Renters include Michael Johnson, owner of Eastport Yacht Sales; Mike Altiere's Outboard Engine Services; Stephen F. Maloy Marine Services; Andy Fegley's Yacht Electronic Systems; and "Mighty Joe" Young's fiberglass repairs at Gleam Inc. Other enterprises include Chesapeake Nautical; Classic Watercraft Restoration; Sarles Kayak Rentals; Annapolis Small Boat Rentals; and Yellow Dick Diving. (I may have missed a few hidden away in outbuildings.)
It seems no surprise to find covered boat sheds here because in the old days boaters preferred that their wood vessels be under cover. But permits are no longer issued for new sheds, and all covered slips are full. Some boats have docked in the same slips for decades, including a needs-work Matthews cabin cruiser dating from the 1940s that has occupied the same slip for 50 years. It never goes anywhere. These sheds have survived blizzards and Tropical Storm Isabel, when all boats under roof had to be evacuated because of a record high tide. (Incidentally, if you want the best guide at Sarles, ask for "Shorty.")
Woodwork at the shop is handled by a proficient team led by "Big Steve" Halbrook, who last summer paid $600 to transport a free 1950s Bay workboat from the Eastern Shore. He hopes to restore the 36-foot "tuck stern" vessel, which has a tiny cuddy cabin, and use it for recreational crabbing and such. Other shop workers include Hannam, Mike Atwell, Bobby Childs, Mike Lohr and Blair Patterson.
Hannam is building, from scratch, a 16-foot Gar Wood Speedster from original plans. Seven of the eight that were built in the early 1950s in the Thousand Islands region of New York have been restored to show quality. "They were outrageously fast and notorious for becoming dangerously unstable at high speed," he says. "I'll install a 240-hp engine with a turbocharger to increase horsepower to 290 and give me a real hard-knuckle ride at 60-plus mph." He also has refinished an old 16-foot flat-bottom rowboat for Smith and installed a 20-hp outboard for her to tool around in (when she isn't building birdhouses at a space near the stove).

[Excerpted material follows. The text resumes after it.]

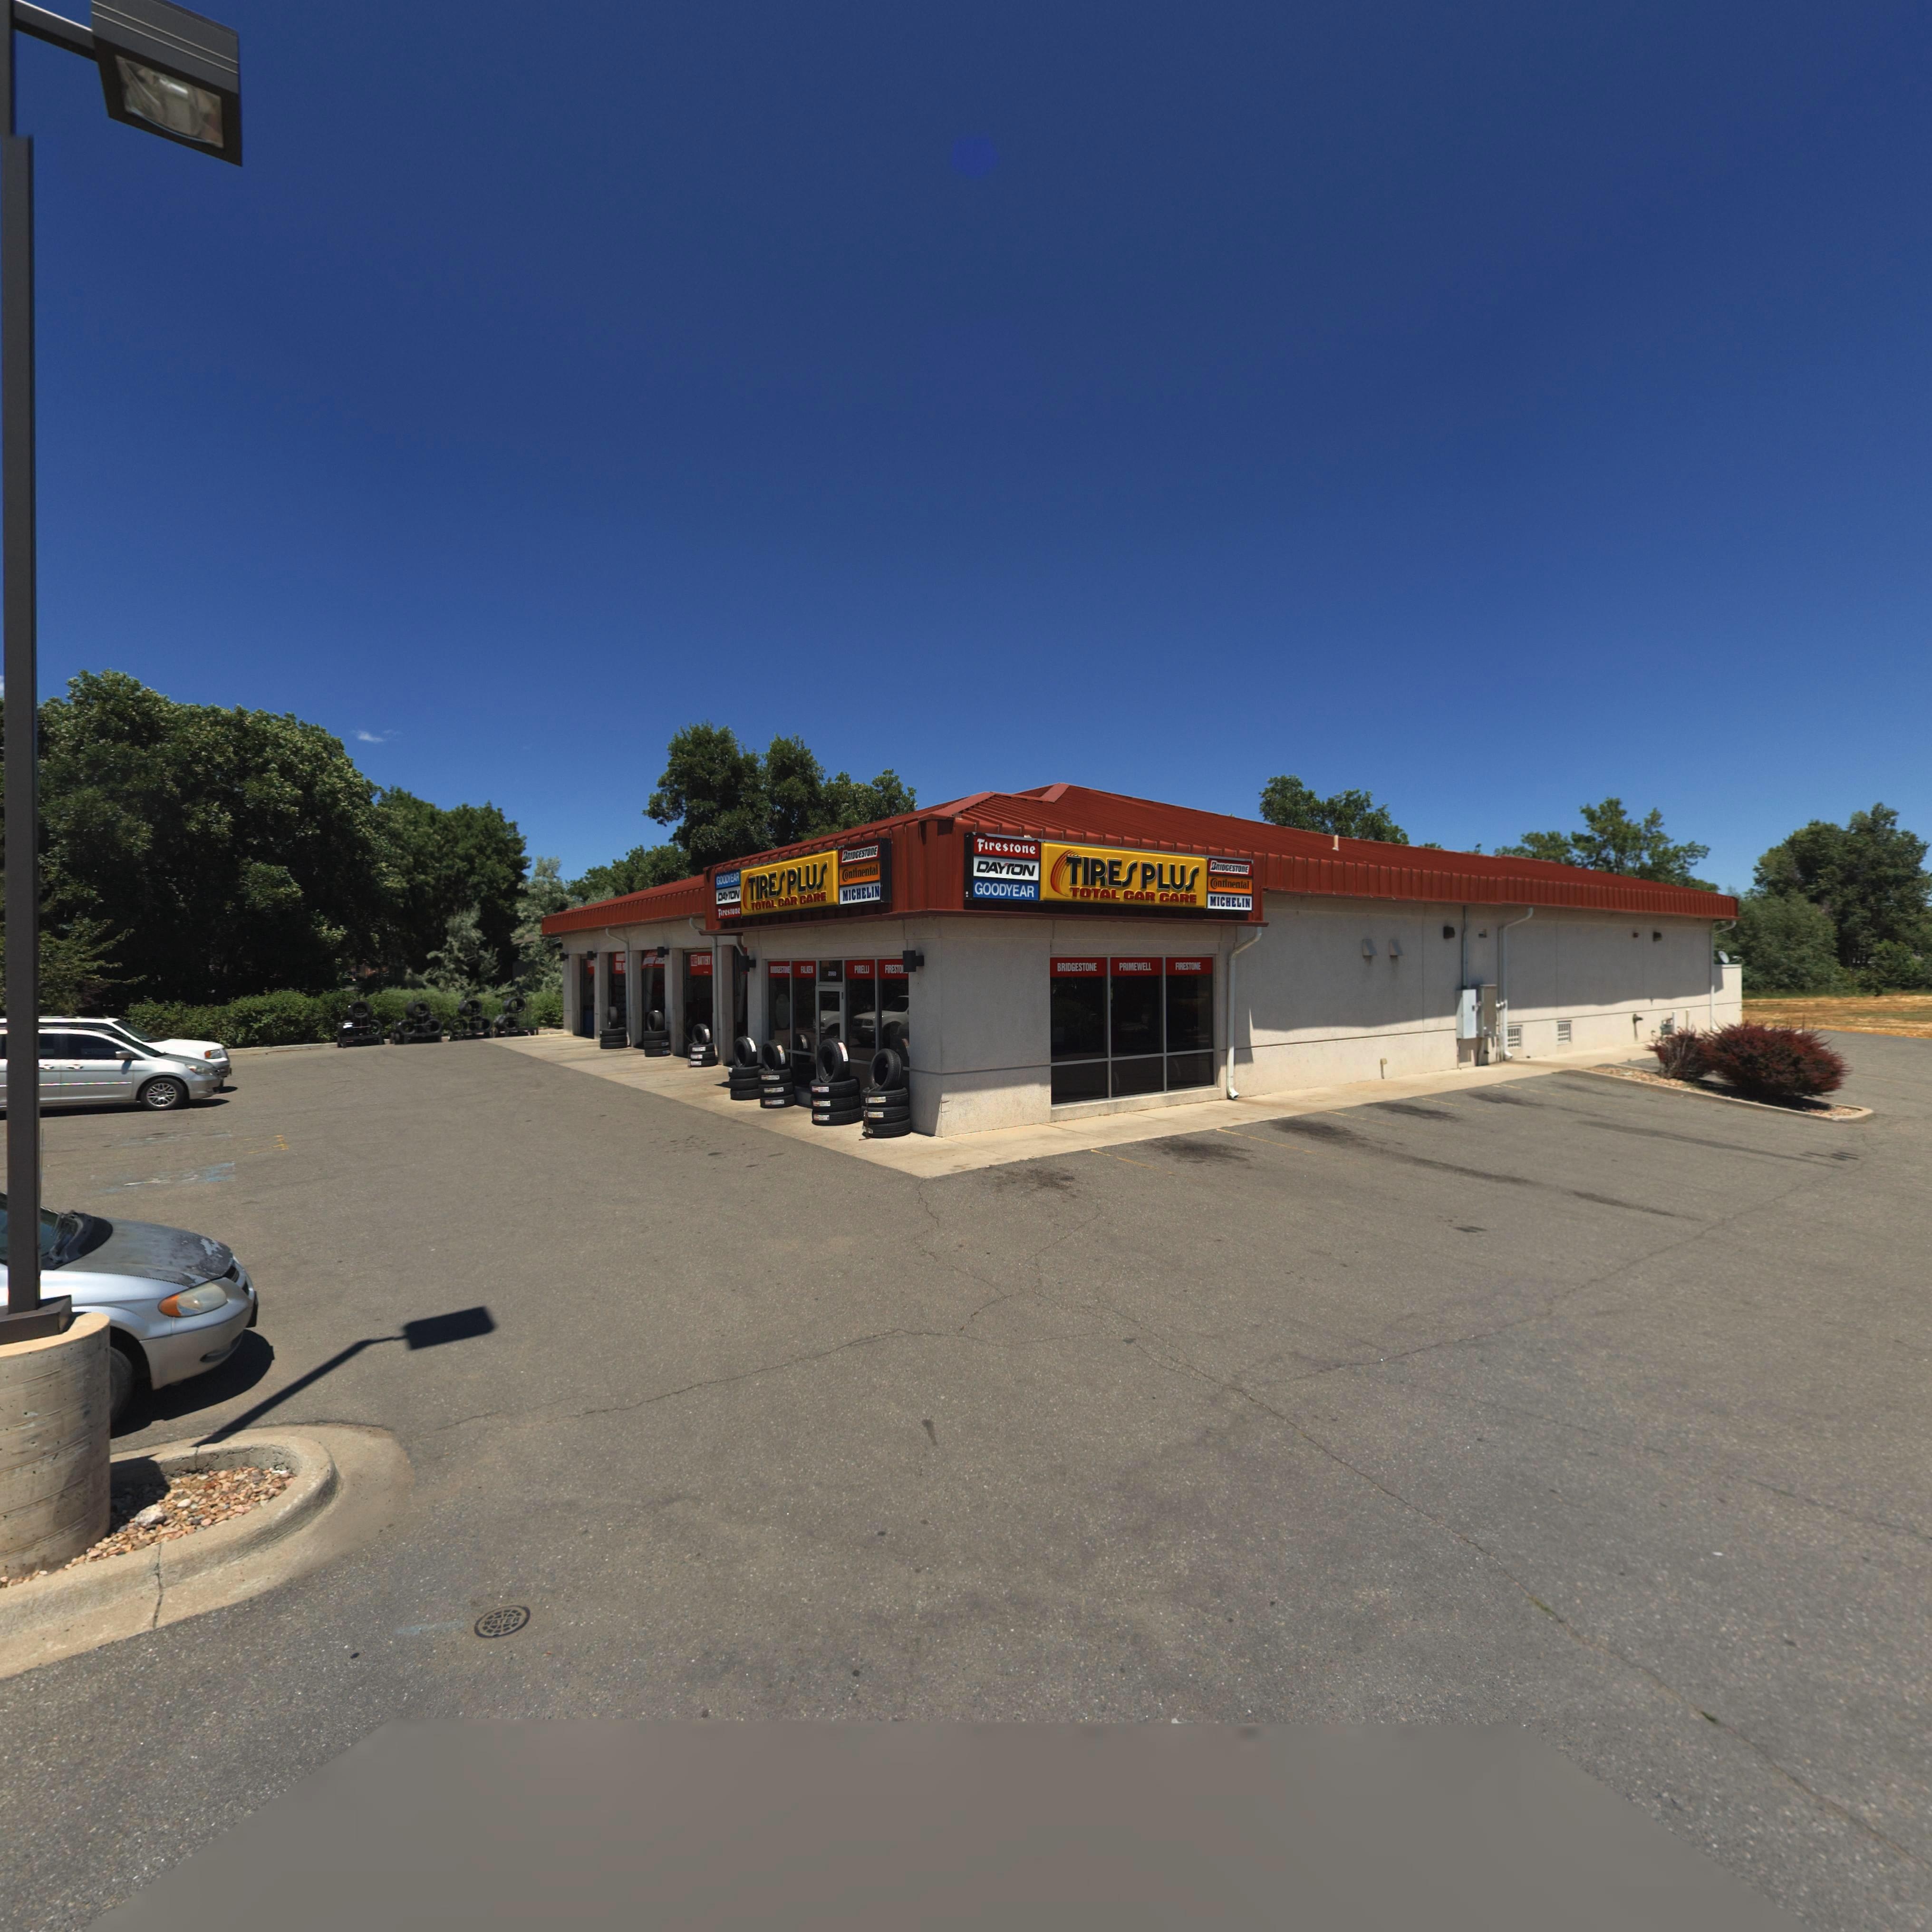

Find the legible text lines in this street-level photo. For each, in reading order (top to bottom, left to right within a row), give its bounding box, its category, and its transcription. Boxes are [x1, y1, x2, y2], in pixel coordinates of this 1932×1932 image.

[1066, 855, 1200, 891] BusinessName: TIRES PLUS
[828, 971, 837, 976] StreetNumber: 2060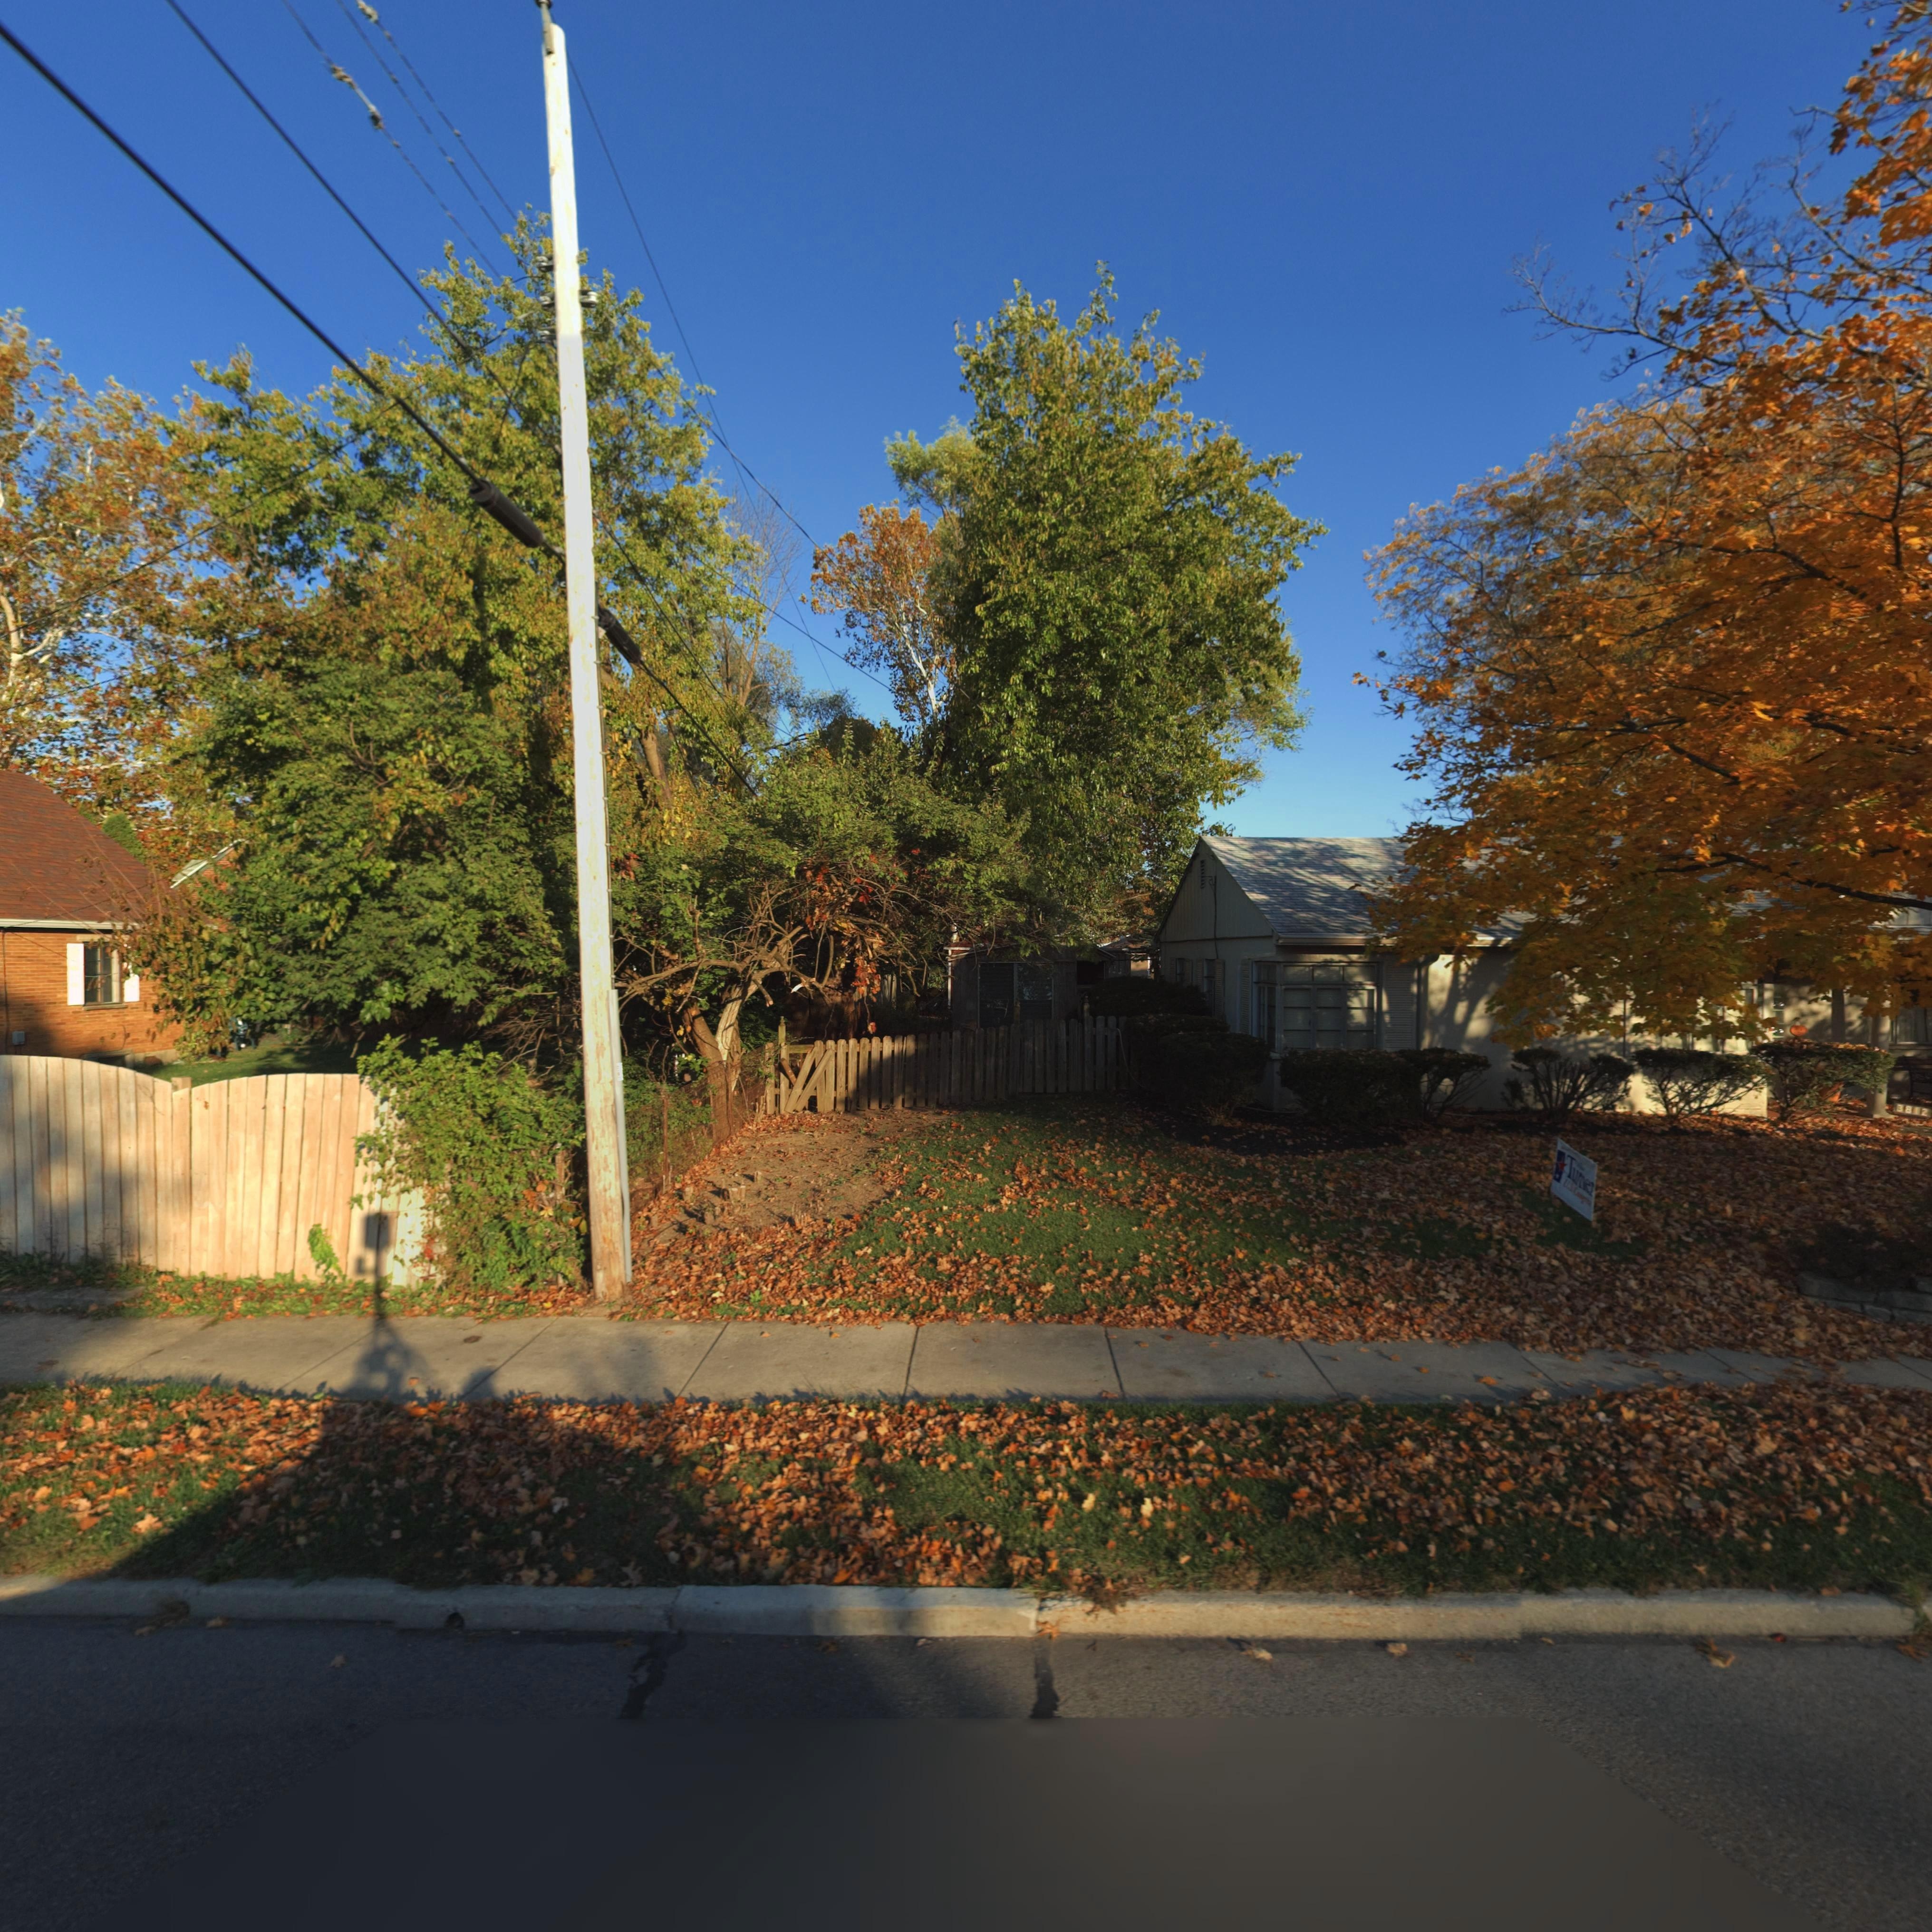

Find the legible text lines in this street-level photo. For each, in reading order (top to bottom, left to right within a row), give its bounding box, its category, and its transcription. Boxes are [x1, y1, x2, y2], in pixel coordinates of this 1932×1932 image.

Last winter the yard was busy with a number of projects, such as a new mahogany transom on one powerboat and major maintenance and ongoing restoration on a unique centerboard sailboat named Moccasin (designed by the late Phil Bolger, a kind of mad scientist of yacht designers). Hannam removed and installed 3,000 bronze screws in one bottom-refastening project that required thousands more steps, including drilling, bedding and plugging with bungs. Other projects included the sistering and/or replacement of broken oak frames, rebuilding and fiberglassing over cockpits and decks, replacing rotten planks, and hull refinishing with roller and brush by Ed "Sandman" Parker.
Another painter and sander is lithe Lawrence "Shorty" Franklin, an all-around hand who also works on bottoms and power-washes boats. He has worked at Sarles for more than 30 years and is cherished as a resident character. Standing just 2 inches above 5 feet, he can squeeze into confined interiors that others can't reach. He is one of two employees; the rest are contract workers.
I have called on Shorty to work after-hours in my aft quarter-berth areas, which I can't reach. He happily takes on such assignments as long as he gets a few cold Miller Genuine Drafts. Here's to you, Shorty.
Jack Sherwood is writer at large for Soundings.